The most immediate obstacle, though, is the belief in TINA, i.e., that there is no alternative. Without the vision of a better world, every crisis of capitalism (such as the one upon us) can bring in the end only a painful restructuring—with the pain felt by those already exploited and excluded. The concept of an alternative, of a society based upon solidarity, is an essential weapon in defense of humanity. We need to recognize the possibility of a world in which the products of the social brain and the social hand are common property and the basis for our self-development—the possibility in Marx’s words of “a society of free individuality, based on the universal development of individuals and on their subordination of their communal, social productivity as their social wealth” (Grundrisse [Penguin, 1973], 158). For this reason, the battle of ideas is essential.

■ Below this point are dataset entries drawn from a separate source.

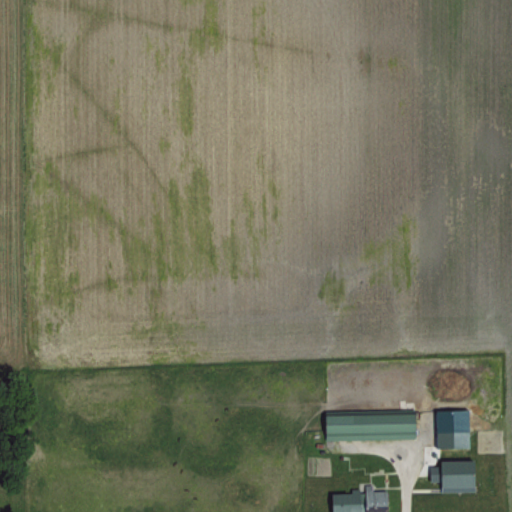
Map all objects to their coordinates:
building: (365, 424)
building: (453, 474)
building: (354, 499)
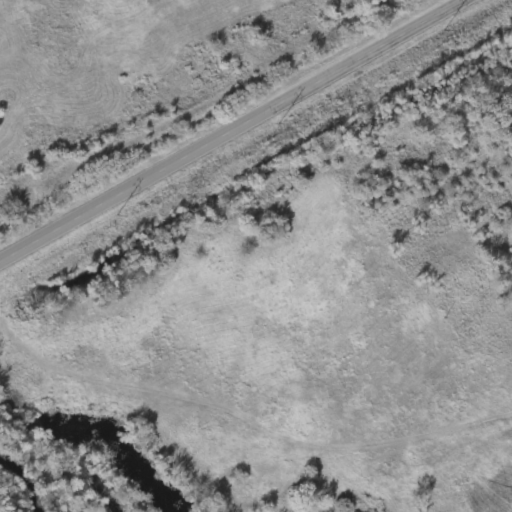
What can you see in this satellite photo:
road: (228, 128)
road: (248, 413)
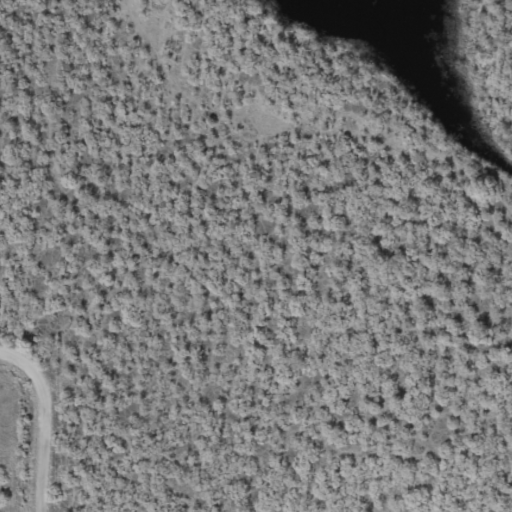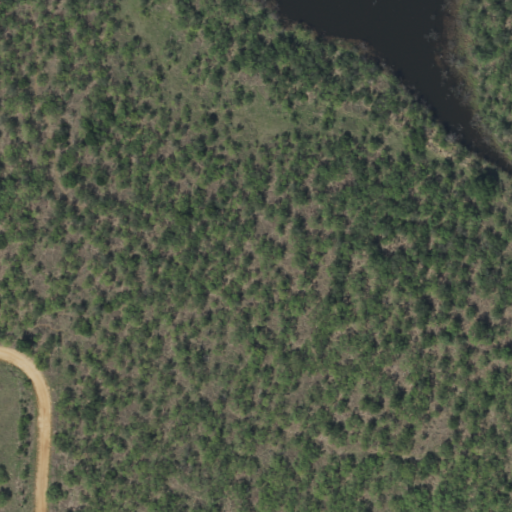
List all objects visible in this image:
road: (42, 421)
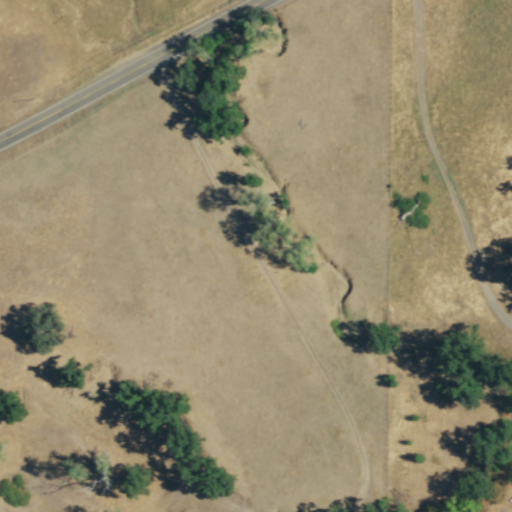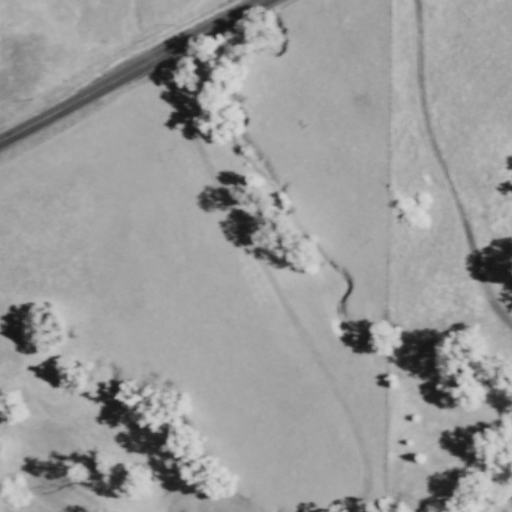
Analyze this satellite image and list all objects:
road: (129, 69)
crop: (449, 192)
road: (323, 372)
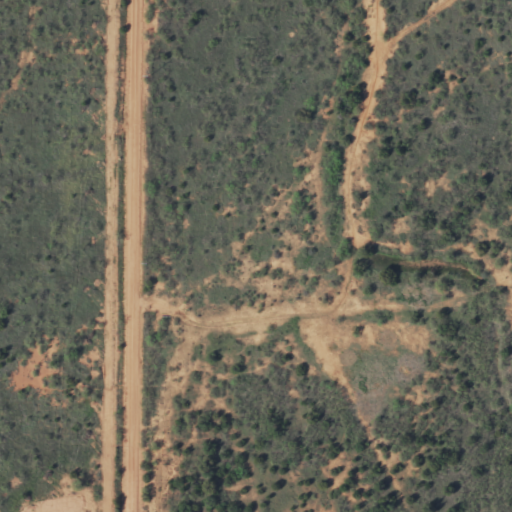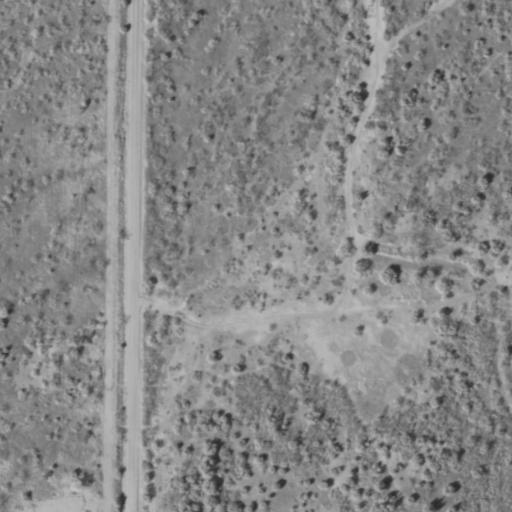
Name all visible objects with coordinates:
road: (283, 175)
road: (67, 211)
road: (134, 256)
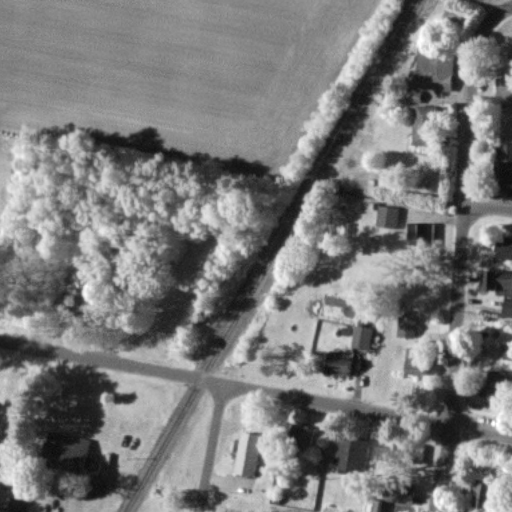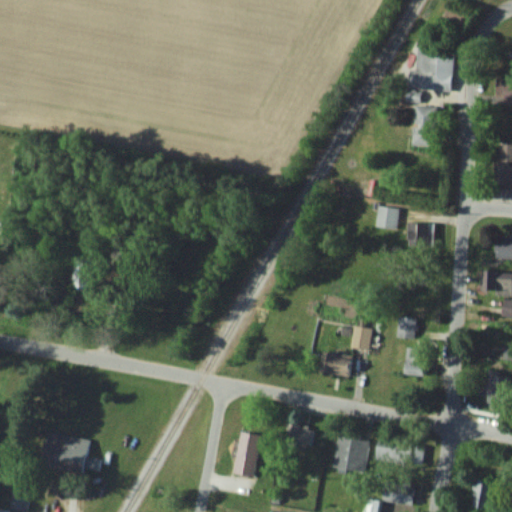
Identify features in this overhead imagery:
road: (494, 16)
building: (433, 67)
building: (504, 89)
road: (471, 112)
building: (423, 125)
building: (503, 152)
building: (503, 174)
road: (488, 201)
building: (387, 217)
building: (502, 248)
railway: (268, 255)
building: (83, 264)
building: (498, 287)
road: (457, 312)
building: (361, 338)
building: (507, 351)
building: (415, 361)
building: (334, 363)
road: (224, 383)
building: (496, 388)
road: (480, 432)
building: (299, 437)
road: (211, 447)
building: (68, 451)
building: (393, 452)
building: (246, 454)
building: (350, 455)
road: (441, 469)
building: (398, 492)
building: (482, 494)
building: (19, 499)
building: (3, 509)
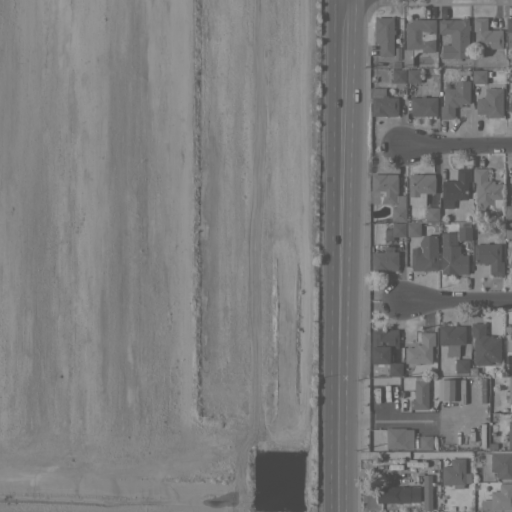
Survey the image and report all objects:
building: (509, 28)
building: (455, 32)
building: (452, 33)
building: (507, 33)
building: (486, 34)
building: (384, 35)
building: (415, 36)
building: (380, 37)
building: (482, 37)
building: (418, 38)
building: (396, 52)
building: (395, 63)
building: (398, 75)
building: (413, 75)
building: (479, 76)
building: (401, 77)
building: (372, 78)
building: (475, 78)
building: (454, 97)
building: (451, 100)
building: (509, 101)
building: (382, 102)
building: (490, 103)
building: (510, 103)
building: (486, 105)
building: (423, 106)
building: (383, 107)
building: (420, 107)
road: (454, 147)
building: (511, 184)
building: (510, 186)
building: (419, 187)
building: (383, 188)
building: (417, 188)
building: (454, 188)
building: (453, 189)
building: (482, 190)
building: (486, 190)
building: (386, 193)
building: (506, 212)
building: (508, 212)
building: (431, 214)
building: (413, 229)
building: (394, 230)
building: (460, 234)
building: (508, 237)
building: (413, 247)
building: (454, 249)
building: (424, 253)
quarry: (114, 255)
road: (342, 256)
building: (488, 256)
building: (448, 257)
building: (508, 257)
building: (486, 258)
building: (384, 260)
building: (381, 262)
road: (457, 298)
building: (451, 338)
building: (447, 340)
building: (383, 344)
building: (508, 344)
building: (484, 345)
building: (379, 347)
building: (481, 347)
building: (510, 347)
building: (420, 349)
building: (416, 351)
building: (461, 365)
building: (394, 369)
building: (448, 389)
building: (447, 391)
building: (509, 391)
building: (419, 393)
building: (508, 394)
building: (416, 396)
road: (404, 418)
building: (509, 434)
building: (507, 435)
building: (398, 438)
building: (440, 439)
building: (395, 440)
building: (425, 442)
building: (422, 443)
building: (500, 463)
building: (500, 465)
building: (454, 473)
building: (451, 474)
building: (426, 493)
building: (392, 494)
building: (393, 496)
building: (498, 498)
building: (497, 500)
building: (450, 507)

That battle can be fought in many ways. For one, it points to the importance of the deepening of the real process in societies where the beginnings of an alternative have been made. The glimpses of a better world that they provide—even in the midst of concerted attacks by imperialism—are an inspiration for struggles everywhere around the world, a demonstration that there is an alternative.

But, it is only in those struggles themselves that we spread an understanding of that alternative. These are struggles which start from people’s needs, from their discontent over the gap between what society promises them and what they are able to obtain. The battle of ideas begins here by communicating knowledge of the nature of capitalism—by demonstrating that poverty is not the fault of the poor, that exclusion is not the fault of the excluded, that wealth is the result of the chain of human activity.

These struggles, too, are explicitly about knowledge—the struggles against property rights that deny free access to the intellectual accomplishments of humanity. They are struggles against commodification, against the invasion of money and price into all aspects of life. But, they are also struggles for new democratic forms that are a means of tapping the gold in the heads of all people and of communicating all our needs and capacities. They are struggles, in short, for a democratic, participatory and protagonistic alternative.

In this era of capitalist globalization and neoliberalism, however, it is obvious that more than local democratic institutions are needed. How can we understand the needs and capacities of people who are geographically distant but intimately close as parts of the human chain of activity? How can we see other limbs of the collective worker as human beings with needs rather than as competitors? We develop our understanding of our unity and interdependence with those who capitalist globalization has assembled around the world through solidarity with those people—not only with their specific struggles as workers or citizens but also by linking up with them directly on the basis of community to community.

To build a world based upon solidarity, we must practice solidarity—and in that way transform both circumstances and ourselves. If we know where we want to go and we know what is necessary to get there, we have begun the battle to defend humanity against barbarism.

Finally, to take up a theme introduced last night by President Chávez and Pablo González Casanova about the need to make real changes in the world, let me close by paraphrasing Marx, using the language appropriate to this conference: the idea of human society is sufficient to defeat the idea of barbarism. But, it takes real human action to defeat real barbarism.